23.12 The Robinson Annulation Reaction

Robinson Annulation Reaction

Robinson annulation is a two-step process for building six-membered rings onto existing carbonyl compounds. It combines a Michael reaction with an intramolecular aldol condensation, forming two new carbon-carbon bonds in the process.

This reaction is crucial for synthesizing polycyclic molecules, especially those found in steroids and other bioactive compounds. Understanding it also ties together two reactions you've already learned (Michael and aldol), so it's a great test of whether you can recognize those individual steps working in sequence.

Two-Step Process of Robinson Annulation

The overall transformation converts two acyclic or monocyclic starting materials into a cyclohexenone ring system. Here's how each step works:

Step 1: Michael Reaction (Conjugate Addition)

1. A base deprotonates the $\alpha$-carbon of a ketone (or aldehyde) to form an enolate.
2. This enolate acts as the nucleophile and attacks the $\beta$-carbon of an $\alpha,\beta$-unsaturated carbonyl compound (the Michael acceptor, e.g., methyl vinyl ketone).
3. The result is a 1,5-dicarbonyl intermediate, with two carbonyl groups separated by five carbons. This spacing is what makes the next step possible.

Step 2: Intramolecular Aldol Condensation

1. A base deprotonates the $\alpha$-carbon of one carbonyl group to regenerate an enolate.
2. This enolate attacks the other carbonyl carbon within the same molecule (intramolecular aldol), forming a new ring and producing a $\beta$-hydroxy ketone.
3. Dehydration (loss of water) then occurs to give the final product: an $\alpha,\beta$-unsaturated cyclic ketone (a 2-cyclohexenone system).

The dehydration step is thermodynamically favorable because it places the new double bond in conjugation with the carbonyl, stabilizing the product.

Reactants and Products

• Reactants:
  • A ketone or aldehyde with at least one $\alpha$-hydrogen (the enolate source). Examples include acetone, cyclohexanone, or 2-methylcyclohexane-1,3-dione.
  • An $\alpha,\beta$-unsaturated carbonyl compound (the Michael acceptor). Methyl vinyl ketone (MVK) is the most common example you'll see.
• Products:
  • The final product is an $\alpha,\beta$-unsaturated cyclic ketone (a cyclohexenone ring fused to whatever carbon skeleton you started with).
  • A $\beta$-hydroxy ketone forms as an intermediate but is typically not isolated because dehydration occurs readily under the reaction conditions.

Applications for Polycyclic Molecule Synthesis

Robinson annulation is especially valuable because it builds a new six-membered ring fused onto an existing ring system in a single operation. This makes it a go-to strategy for constructing the fused-ring frameworks found in steroids and terpenes.

Classic example: the Wieland-Miescher ketone

1. 2-Methylcyclohexane-1,3-dione reacts with methyl vinyl ketone via a Michael addition.
2. The resulting 1,5-dicarbonyl intermediate undergoes intramolecular aldol condensation and dehydration to form the bicyclic Wieland-Miescher ketone.

This ketone is a key building block in the total synthesis of steroid hormones like testosterone and progesterone, which all share a polycyclic core. Chemists can also use the Robinson annulation product as a starting material for another round of annulation, progressively building up complex polycyclic systems like the tetracyclic steroid skeleton.

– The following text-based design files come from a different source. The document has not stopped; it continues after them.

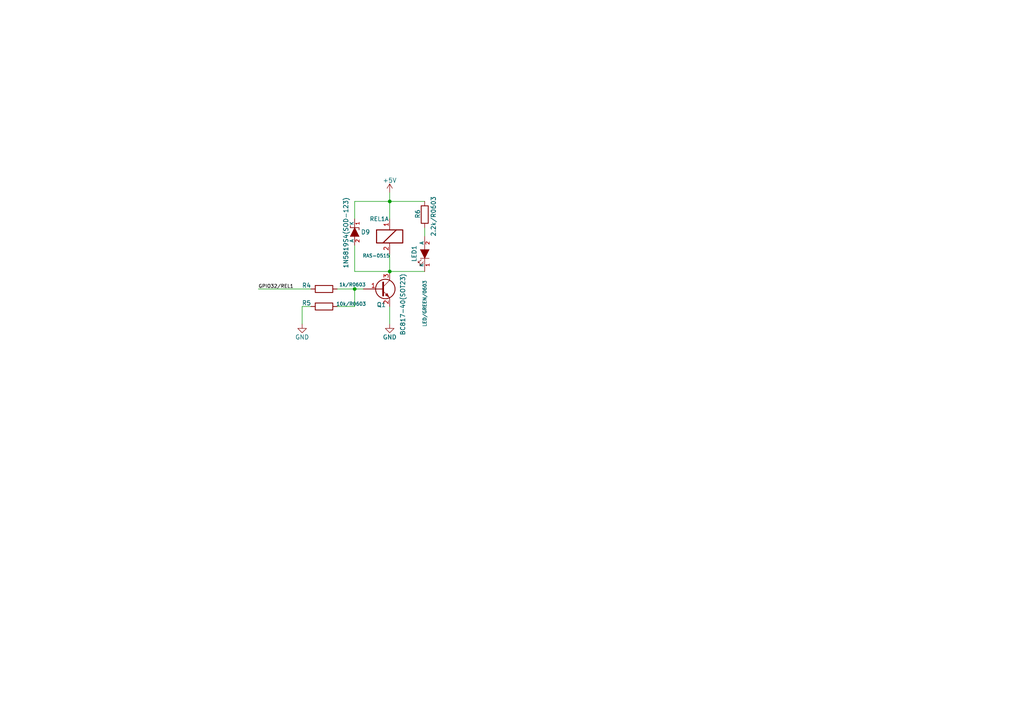
<source format=kicad_sch>
(kicad_sch (version 20230121) (generator eeschema)

  (uuid f564f7d3-b68f-46e5-ab19-ee56da995b23)

  (paper "A4")

  

  (junction (at 113.03 58.42) (diameter 0) (color 0 0 0 0)
    (uuid 2788cc07-a721-48b3-85c2-79205b53ad1c)
  )
  (junction (at 113.03 78.74) (diameter 0) (color 0 0 0 0)
    (uuid 63ca1e38-17f7-4df9-9350-f24f45cde948)
  )
  (junction (at 102.87 83.82) (diameter 0) (color 0 0 0 0)
    (uuid 967fc31b-eaf8-4ce1-a811-a71dc8f921ba)
  )

  (wire (pts (xy 113.03 78.74) (xy 113.03 73.66))
    (stroke (width 0) (type default))
    (uuid 1c216475-0045-4ddc-a8fe-799aed1c776a)
  )
  (wire (pts (xy 102.87 83.82) (xy 105.41 83.82))
    (stroke (width 0) (type default))
    (uuid 2f10468b-efb2-43cd-8772-25bda585c367)
  )
  (wire (pts (xy 87.63 88.9) (xy 87.63 93.98))
    (stroke (width 0) (type default))
    (uuid 38d97106-6204-43e0-bbf1-8db7c8d3d4ad)
  )
  (wire (pts (xy 113.03 78.74) (xy 123.19 78.74))
    (stroke (width 0) (type default))
    (uuid 4557c761-bcde-41a1-a234-1525d2a9bf2e)
  )
  (wire (pts (xy 113.03 93.98) (xy 113.03 88.9))
    (stroke (width 0) (type default))
    (uuid 45f6f8ce-9bbc-4615-b84b-1326fa6a144c)
  )
  (wire (pts (xy 97.79 88.9) (xy 102.87 88.9))
    (stroke (width 0) (type default))
    (uuid 4609007d-db3f-43cb-9e02-e2b1722c58fd)
  )
  (wire (pts (xy 113.03 58.42) (xy 113.03 63.5))
    (stroke (width 0) (type default))
    (uuid 588ce5e2-906a-48a4-9404-5450d6d89338)
  )
  (wire (pts (xy 102.87 88.9) (xy 102.87 83.82))
    (stroke (width 0) (type default))
    (uuid 60c0c39a-da97-4c16-bcb6-f23556e05201)
  )
  (wire (pts (xy 113.03 55.88) (xy 113.03 58.42))
    (stroke (width 0) (type default))
    (uuid 61ba93a1-366f-410c-9340-22e8547fdd12)
  )
  (wire (pts (xy 97.79 83.82) (xy 102.87 83.82))
    (stroke (width 0) (type default))
    (uuid 757a1b24-1903-4f99-8947-26af0769f8e9)
  )
  (wire (pts (xy 102.87 71.12) (xy 102.87 78.74))
    (stroke (width 0) (type default))
    (uuid 93ea836d-fd29-4277-9edc-9bbb0a6e7bf2)
  )
  (wire (pts (xy 102.87 78.74) (xy 113.03 78.74))
    (stroke (width 0) (type default))
    (uuid 9aafc032-e43f-4996-b269-f4580e289728)
  )
  (wire (pts (xy 102.87 63.5) (xy 102.87 58.42))
    (stroke (width 0) (type default))
    (uuid a51ae8bf-a4af-46b5-8894-972b5f036fdd)
  )
  (wire (pts (xy 113.03 58.42) (xy 123.19 58.42))
    (stroke (width 0) (type default))
    (uuid b65ceba7-2339-41e1-9d49-4698459ff3a2)
  )
  (wire (pts (xy 123.19 66.04) (xy 123.19 68.58))
    (stroke (width 0) (type default))
    (uuid baeef45a-0695-4942-b498-8d77018213c2)
  )
  (wire (pts (xy 90.17 88.9) (xy 87.63 88.9))
    (stroke (width 0) (type default))
    (uuid bb932622-e150-4327-b6b3-e59caee8ce57)
  )
  (wire (pts (xy 102.87 58.42) (xy 113.03 58.42))
    (stroke (width 0) (type default))
    (uuid c39a5eb0-03c8-4e83-b2b6-f7ee760961d2)
  )
  (wire (pts (xy 90.17 83.82) (xy 74.93 83.82))
    (stroke (width 0) (type default))
    (uuid d96a4d44-76f2-4a43-a8f9-5d393f0b6e64)
  )

  (label "GPIO32/REL1" (at 74.93 83.82 0) (fields_autoplaced)
    (effects (font (size 0.9906 0.9906)) (justify left bottom))
    (uuid 10bf8ca7-5bdf-44e4-9cdb-de43de68dff4)
  )

  (symbol (lib_id "ESP32-EVB_Rev_K:GND") (at 113.03 93.98 0) (unit 1)
    (in_bom yes) (on_board yes) (dnp no)
    (uuid 0c364f4c-de37-4995-9e27-c59cc915f435)
    (property "Reference" "#PWR024" (at 113.03 100.33 0)
      (effects (font (size 1.27 1.27)) hide)
    )
    (property "Value" "GND" (at 113.03 97.79 0)
      (effects (font (size 1.27 1.27)))
    )
    (property "Footprint" "" (at 113.03 93.98 0)
      (effects (font (size 1.524 1.524)))
    )
    (property "Datasheet" "" (at 113.03 93.98 0)
      (effects (font (size 1.524 1.524)))
    )
    (pin "1" (uuid 7bf367f2-e165-49ab-93f7-67e3eb4c4d81))
    (instances
      (project "esp32-multitool"
        (path "/3d8a08e7-1222-4d27-bd08-b4e997cf9472/091011c6-be4e-4c21-96a3-2250503f4bfb"
          (reference "#PWR024") (unit 1)
        )
        (path "/3d8a08e7-1222-4d27-bd08-b4e997cf9472/9e7fd40d-b009-4335-87c5-3f96ddc86aac"
          (reference "#PWR06") (unit 1)
        )
      )
      (project "ESP32-EVB_Rev_K"
        (path "/96744f22-a0a4-4d87-93e4-d3220fc5a0ca"
          (reference "#PWR022") (unit 1)
        )
      )
    )
  )

  (symbol (lib_id "ESP32-EVB_Rev_K:GND") (at 87.63 93.98 0) (unit 1)
    (in_bom yes) (on_board yes) (dnp no)
    (uuid 58080515-d7be-43b9-8316-11be5acf6184)
    (property "Reference" "#PWR021" (at 87.63 100.33 0)
      (effects (font (size 1.27 1.27)) hide)
    )
    (property "Value" "GND" (at 87.63 97.79 0)
      (effects (font (size 1.27 1.27)))
    )
    (property "Footprint" "" (at 87.63 93.98 0)
      (effects (font (size 1.524 1.524)))
    )
    (property "Datasheet" "" (at 87.63 93.98 0)
      (effects (font (size 1.524 1.524)))
    )
    (pin "1" (uuid fa0125d7-57e2-4359-b2aa-a515f8686027))
    (instances
      (project "esp32-multitool"
        (path "/3d8a08e7-1222-4d27-bd08-b4e997cf9472/091011c6-be4e-4c21-96a3-2250503f4bfb"
          (reference "#PWR021") (unit 1)
        )
        (path "/3d8a08e7-1222-4d27-bd08-b4e997cf9472/9e7fd40d-b009-4335-87c5-3f96ddc86aac"
          (reference "#PWR01") (unit 1)
        )
      )
      (project "ESP32-EVB_Rev_K"
        (path "/96744f22-a0a4-4d87-93e4-d3220fc5a0ca"
          (reference "#PWR023") (unit 1)
        )
      )
    )
  )

  (symbol (lib_id "ESP32-EVB_Rev_K:+5V") (at 113.03 55.88 0) (unit 1)
    (in_bom yes) (on_board yes) (dnp no)
    (uuid 5a4c5862-ac0b-4713-bec1-df8d971ba093)
    (property "Reference" "#PWR022" (at 113.03 59.69 0)
      (effects (font (size 1.27 1.27)) hide)
    )
    (property "Value" "+5V" (at 113.03 52.324 0)
      (effects (font (size 1.27 1.27)))
    )
    (property "Footprint" "" (at 113.03 55.88 0)
      (effects (font (size 1.524 1.524)))
    )
    (property "Datasheet" "" (at 113.03 55.88 0)
      (effects (font (size 1.524 1.524)))
    )
    (pin "1" (uuid b1e65e35-cc27-4422-bf35-aebd7011bdf0))
    (instances
      (project "esp32-multitool"
        (path "/3d8a08e7-1222-4d27-bd08-b4e997cf9472/091011c6-be4e-4c21-96a3-2250503f4bfb"
          (reference "#PWR022") (unit 1)
        )
        (path "/3d8a08e7-1222-4d27-bd08-b4e997cf9472/9e7fd40d-b009-4335-87c5-3f96ddc86aac"
          (reference "#PWR04") (unit 1)
        )
      )
      (project "ESP32-EVB_Rev_K"
        (path "/96744f22-a0a4-4d87-93e4-d3220fc5a0ca"
          (reference "#PWR024") (unit 1)
        )
      )
    )
  )

  (symbol (lib_id "ESP32-EVB_Rev_K:Relay") (at 113.03 68.58 0) (unit 1)
    (in_bom yes) (on_board yes) (dnp no)
    (uuid 6d7e45e2-c967-422c-82b6-48bea69bb83a)
    (property "Reference" "REL1" (at 107.188 63.5 0)
      (effects (font (size 1.1938 1.1938)) (justify left))
    )
    (property "Value" "RAS-0515" (at 105.156 74.168 0)
      (effects (font (size 0.9906 0.9906)) (justify left))
    )
    (property "Footprint" "OLIMEX_Relays-FP:Relay_RAS-05-15" (at 113.03 68.58 0)
      (effects (font (size 1.524 1.524)) hide)
    )
    (property "Datasheet" "" (at 113.03 68.58 0)
      (effects (font (size 1.524 1.524)))
    )
    (property "Fieldname 1" "Value 1" (at 113.03 68.58 0)
      (effects (font (size 1.524 1.524)) hide)
    )
    (property "Fieldname2" "Value2" (at 113.03 68.58 0)
      (effects (font (size 1.524 1.524)) hide)
    )
    (property "Fieldname3" "Value3" (at 113.03 68.58 0)
      (effects (font (size 1.524 1.524)) hide)
    )
    (pin "1" (uuid abbf17f6-316b-4264-8697-22e840f6a4a0))
    (pin "2" (uuid c1b9d0c6-bcf4-4dcb-810e-e2a5ebaff938))
    (pin "COM0" (uuid c62f54d0-f746-4cff-8ee0-75a1f7012501))
    (pin "NC0" (uuid 32993686-5e29-46ba-b7ce-fbca08af42d2))
    (pin "NO0" (uuid 4de387e7-f29f-4319-a9eb-b37db5d43fcf))
    (instances
      (project "esp32-multitool"
        (path "/3d8a08e7-1222-4d27-bd08-b4e997cf9472/091011c6-be4e-4c21-96a3-2250503f4bfb"
          (reference "REL1") (unit 1)
        )
        (path "/3d8a08e7-1222-4d27-bd08-b4e997cf9472/9e7fd40d-b009-4335-87c5-3f96ddc86aac"
          (reference "REL2") (unit 1)
        )
      )
      (project "ESP32-EVB_Rev_K"
        (path "/96744f22-a0a4-4d87-93e4-d3220fc5a0ca"
          (reference "REL1") (unit 1)
        )
      )
    )
  )

  (symbol (lib_id "ESP32-EVB_Rev_K:R") (at 93.98 83.82 0) (unit 1)
    (in_bom yes) (on_board yes) (dnp no)
    (uuid 730b64f7-2e5c-47e8-ba8c-7a100302bdbf)
    (property "Reference" "R4" (at 88.9 82.804 0)
      (effects (font (size 1.27 1.27)))
    )
    (property "Value" "1k/R0603" (at 102.235 82.55 0)
      (effects (font (size 0.9906 0.9906)))
    )
    (property "Footprint" "OLIMEX_RLC-FP:R_0603_5MIL_DWS" (at 93.98 85.598 0)
      (effects (font (size 0.762 0.762)) hide)
    )
    (property "Datasheet" "" (at 93.98 83.82 90)
      (effects (font (size 0.762 0.762)))
    )
    (property "Fieldname 1" "Value 1" (at 93.98 83.82 0)
      (effects (font (size 1.524 1.524)) hide)
    )
    (property "Fieldname2" "Value2" (at 93.98 83.82 0)
      (effects (font (size 1.524 1.524)) hide)
    )
    (property "Fieldname3" "Value3" (at 93.98 83.82 0)
      (effects (font (size 1.524 1.524)) hide)
    )
    (pin "1" (uuid 25da18f4-6ce9-4685-877d-5ea7abf6da52))
    (pin "2" (uuid 3327626d-d61f-4b13-85c2-3cb1d71c73e0))
    (instances
      (project "esp32-multitool"
        (path "/3d8a08e7-1222-4d27-bd08-b4e997cf9472/091011c6-be4e-4c21-96a3-2250503f4bfb"
          (reference "R4") (unit 1)
        )
        (path "/3d8a08e7-1222-4d27-bd08-b4e997cf9472/9e7fd40d-b009-4335-87c5-3f96ddc86aac"
          (reference "R33") (unit 1)
        )
      )
      (project "ESP32-EVB_Rev_K"
        (path "/96744f22-a0a4-4d87-93e4-d3220fc5a0ca"
          (reference "R1") (unit 1)
        )
      )
    )
  )

  (symbol (lib_id "ESP32-EVB_Rev_K:D_Schottky") (at 102.87 67.31 270) (unit 1)
    (in_bom yes) (on_board yes) (dnp no)
    (uuid 85b07146-6eb5-4f4b-bcee-09b2b82dd24e)
    (property "Reference" "D9" (at 104.648 67.31 90)
      (effects (font (size 1.27 1.27)) (justify left))
    )
    (property "Value" "1N5819S4(SOD-123)" (at 100.33 57.15 0)
      (effects (font (size 1.27 1.27)) (justify left))
    )
    (property "Footprint" "OLIMEX_Diodes-FP:SOD-123_1C-2A_KA" (at 102.87 67.31 0)
      (effects (font (size 1.524 1.524)) hide)
    )
    (property "Datasheet" "" (at 102.87 67.31 0)
      (effects (font (size 1.524 1.524)))
    )
    (property "Fieldname 1" "Value 1" (at 102.87 67.31 0)
      (effects (font (size 1.524 1.524)) hide)
    )
    (property "Fieldname2" "Value2" (at 102.87 67.31 0)
      (effects (font (size 1.524 1.524)) hide)
    )
    (property "Fieldname3" "Value3" (at 102.87 67.31 0)
      (effects (font (size 1.524 1.524)) hide)
    )
    (pin "1" (uuid 2b93f080-425d-4847-b986-7fbe95431001))
    (pin "2" (uuid 0c118dbb-d130-4d80-849d-04db6804dbf5))
    (instances
      (project "esp32-multitool"
        (path "/3d8a08e7-1222-4d27-bd08-b4e997cf9472/091011c6-be4e-4c21-96a3-2250503f4bfb"
          (reference "D9") (unit 1)
        )
        (path "/3d8a08e7-1222-4d27-bd08-b4e997cf9472/9e7fd40d-b009-4335-87c5-3f96ddc86aac"
          (reference "D3") (unit 1)
        )
      )
      (project "ESP32-EVB_Rev_K"
        (path "/96744f22-a0a4-4d87-93e4-d3220fc5a0ca"
          (reference "D1") (unit 1)
        )
      )
    )
  )

  (symbol (lib_id "ESP32-EVB_Rev_K:R") (at 93.98 88.9 0) (unit 1)
    (in_bom yes) (on_board yes) (dnp no)
    (uuid b37e36c5-f7e3-45b1-b696-bfa579b84916)
    (property "Reference" "R5" (at 88.9 87.884 0)
      (effects (font (size 1.27 1.27)))
    )
    (property "Value" "10k/R0603" (at 101.854 88.138 0)
      (effects (font (size 0.9906 0.9906)))
    )
    (property "Footprint" "OLIMEX_RLC-FP:R_0603_5MIL_DWS" (at 93.98 90.678 0)
      (effects (font (size 0.762 0.762)) hide)
    )
    (property "Datasheet" "" (at 93.98 88.9 90)
      (effects (font (size 0.762 0.762)))
    )
    (property "Fieldname 1" "Value 1" (at 93.98 88.9 0)
      (effects (font (size 1.524 1.524)) hide)
    )
    (property "Fieldname2" "Value2" (at 93.98 88.9 0)
      (effects (font (size 1.524 1.524)) hide)
    )
    (property "Fieldname3" "Value3" (at 93.98 88.9 0)
      (effects (font (size 1.524 1.524)) hide)
    )
    (pin "1" (uuid 007d726a-ae93-499f-ab35-b80c36a01eb2))
    (pin "2" (uuid d40b211e-e748-4112-b82d-60defc534fb4))
    (instances
      (project "esp32-multitool"
        (path "/3d8a08e7-1222-4d27-bd08-b4e997cf9472/091011c6-be4e-4c21-96a3-2250503f4bfb"
          (reference "R5") (unit 1)
        )
        (path "/3d8a08e7-1222-4d27-bd08-b4e997cf9472/9e7fd40d-b009-4335-87c5-3f96ddc86aac"
          (reference "R34") (unit 1)
        )
      )
      (project "ESP32-EVB_Rev_K"
        (path "/96744f22-a0a4-4d87-93e4-d3220fc5a0ca"
          (reference "R2") (unit 1)
        )
      )
    )
  )

  (symbol (lib_id "ESP32-EVB_Rev_K:Q_NPN_BEC") (at 110.49 83.82 0) (unit 1)
    (in_bom yes) (on_board yes) (dnp no)
    (uuid c04de199-ba16-4a59-b8d0-b61659abf61e)
    (property "Reference" "Q1" (at 109.22 88.392 0)
      (effects (font (size 1.27 1.27)) (justify left))
    )
    (property "Value" "BC817-40(SOT23)" (at 116.84 97.282 90)
      (effects (font (size 1.27 1.27)) (justify left))
    )
    (property "Footprint" "OLIMEX_Transistors-FP:SOT23" (at 115.57 81.28 0)
      (effects (font (size 0.7366 0.7366)) hide)
    )
    (property "Datasheet" "" (at 110.49 83.82 0)
      (effects (font (size 1.524 1.524)))
    )
    (property "Fieldname 1" "Value 1" (at 110.49 83.82 0)
      (effects (font (size 1.524 1.524)) hide)
    )
    (property "Fieldname2" "Value2" (at 110.49 83.82 0)
      (effects (font (size 1.524 1.524)) hide)
    )
    (property "Fieldname3" "Value3" (at 110.49 83.82 0)
      (effects (font (size 1.524 1.524)) hide)
    )
    (pin "1" (uuid 26362af2-f73b-440c-a5ce-59ec5fe902b4))
    (pin "2" (uuid 2100fa80-f519-43c7-b14e-fa476007d0c3))
    (pin "3" (uuid 52e0790b-751e-437e-818a-ea0813a70f92))
    (instances
      (project "esp32-multitool"
        (path "/3d8a08e7-1222-4d27-bd08-b4e997cf9472/091011c6-be4e-4c21-96a3-2250503f4bfb"
          (reference "Q1") (unit 1)
        )
        (path "/3d8a08e7-1222-4d27-bd08-b4e997cf9472/9e7fd40d-b009-4335-87c5-3f96ddc86aac"
          (reference "Q3") (unit 1)
        )
      )
      (project "ESP32-EVB_Rev_K"
        (path "/96744f22-a0a4-4d87-93e4-d3220fc5a0ca"
          (reference "Q1") (unit 1)
        )
      )
    )
  )

  (symbol (lib_id "ESP32-EVB_Rev_K:LED") (at 123.19 73.66 90) (unit 1)
    (in_bom yes) (on_board yes) (dnp no)
    (uuid ca37bfae-9ff8-4ba0-8c9a-6a5a426bf895)
    (property "Reference" "LED1" (at 120.142 71.12 0)
      (effects (font (size 1.27 1.27)) (justify right))
    )
    (property "Value" "LED/GREEN/0603" (at 123.19 81.28 0)
      (effects (font (size 0.9906 0.9906)) (justify right))
    )
    (property "Footprint" "OLIMEX_LEDs-FP:LED_0603_KA" (at 123.19 73.66 0)
      (effects (font (size 1.524 1.524)) hide)
    )
    (property "Datasheet" "" (at 123.19 73.66 0)
      (effects (font (size 1.524 1.524)))
    )
    (property "Fieldname 1" "Value 1" (at 123.19 73.66 0)
      (effects (font (size 1.524 1.524)) hide)
    )
    (property "Fieldname2" "Value2" (at 123.19 73.66 0)
      (effects (font (size 1.524 1.524)) hide)
    )
    (property "Fieldname3" "Value3" (at 123.19 73.66 0)
      (effects (font (size 1.524 1.524)) hide)
    )
    (pin "1" (uuid 37556253-a529-4a69-b149-691f86c8ffc5))
    (pin "2" (uuid d5a9301c-dc2f-46fa-843f-4a525bfc94f4))
    (instances
      (project "esp32-multitool"
        (path "/3d8a08e7-1222-4d27-bd08-b4e997cf9472/091011c6-be4e-4c21-96a3-2250503f4bfb"
          (reference "LED1") (unit 1)
        )
        (path "/3d8a08e7-1222-4d27-bd08-b4e997cf9472/9e7fd40d-b009-4335-87c5-3f96ddc86aac"
          (reference "LED2") (unit 1)
        )
      )
      (project "ESP32-EVB_Rev_K"
        (path "/96744f22-a0a4-4d87-93e4-d3220fc5a0ca"
          (reference "LED1") (unit 1)
        )
      )
    )
  )

  (symbol (lib_id "ESP32-EVB_Rev_K:R") (at 123.19 62.23 270) (unit 1)
    (in_bom yes) (on_board yes) (dnp no)
    (uuid fec95820-b717-47aa-8e94-b17107a1b16a)
    (property "Reference" "R6" (at 121.158 60.706 0)
      (effects (font (size 1.27 1.27)) (justify left))
    )
    (property "Value" "2.2k/R0603" (at 125.73 56.896 0)
      (effects (font (size 1.27 1.27)) (justify left))
    )
    (property "Footprint" "OLIMEX_RLC-FP:R_0603_5MIL_DWS" (at 121.412 62.23 0)
      (effects (font (size 0.762 0.762)) hide)
    )
    (property "Datasheet" "" (at 123.19 62.23 90)
      (effects (font (size 0.762 0.762)))
    )
    (property "Fieldname 1" "Value 1" (at 123.19 62.23 0)
      (effects (font (size 1.524 1.524)) hide)
    )
    (property "Fieldname2" "Value2" (at 123.19 62.23 0)
      (effects (font (size 1.524 1.524)) hide)
    )
    (property "Fieldname3" "Value3" (at 123.19 62.23 0)
      (effects (font (size 1.524 1.524)) hide)
    )
    (pin "1" (uuid 9f2855f7-ff1f-406c-bbaf-9c61a0ed90ef))
    (pin "2" (uuid 3e103e9b-1a2f-490e-a74d-fcc064e557b6))
    (instances
      (project "esp32-multitool"
        (path "/3d8a08e7-1222-4d27-bd08-b4e997cf9472/091011c6-be4e-4c21-96a3-2250503f4bfb"
          (reference "R6") (unit 1)
        )
        (path "/3d8a08e7-1222-4d27-bd08-b4e997cf9472/9e7fd40d-b009-4335-87c5-3f96ddc86aac"
          (reference "R35") (unit 1)
        )
      )
      (project "ESP32-EVB_Rev_K"
        (path "/96744f22-a0a4-4d87-93e4-d3220fc5a0ca"
          (reference "R3") (unit 1)
        )
      )
    )
  )
)

</source>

Mechanistic Considerations

• Conjugate (1,4-) addition vs. direct (1,2-) addition: In the Michael step, the enolate must attack the $\beta$-carbon, not the carbonyl carbon. Conjugate addition is favored here because enolates are relatively stabilized ("soft") nucleophiles that prefer the softer electrophilic site.
• Why 1,5-dicarbonyl spacing matters: A 1,5-dicarbonyl allows formation of a six-membered ring in the aldol step. Different spacings would give different ring sizes (or no ring at all), so recognizing the 1,5-relationship is the key to predicting when Robinson annulation can occur.
• Stereochemistry: The intramolecular aldol step can create new stereocenters. The stereochemical outcome depends on the geometry of the enolate, the conformation of the forming ring, and whether the reaction is under kinetic or thermodynamic control. Proline-catalyzed asymmetric versions of the Robinson annulation (as in the Hajos-Parrish reaction) can give high enantioselectivity.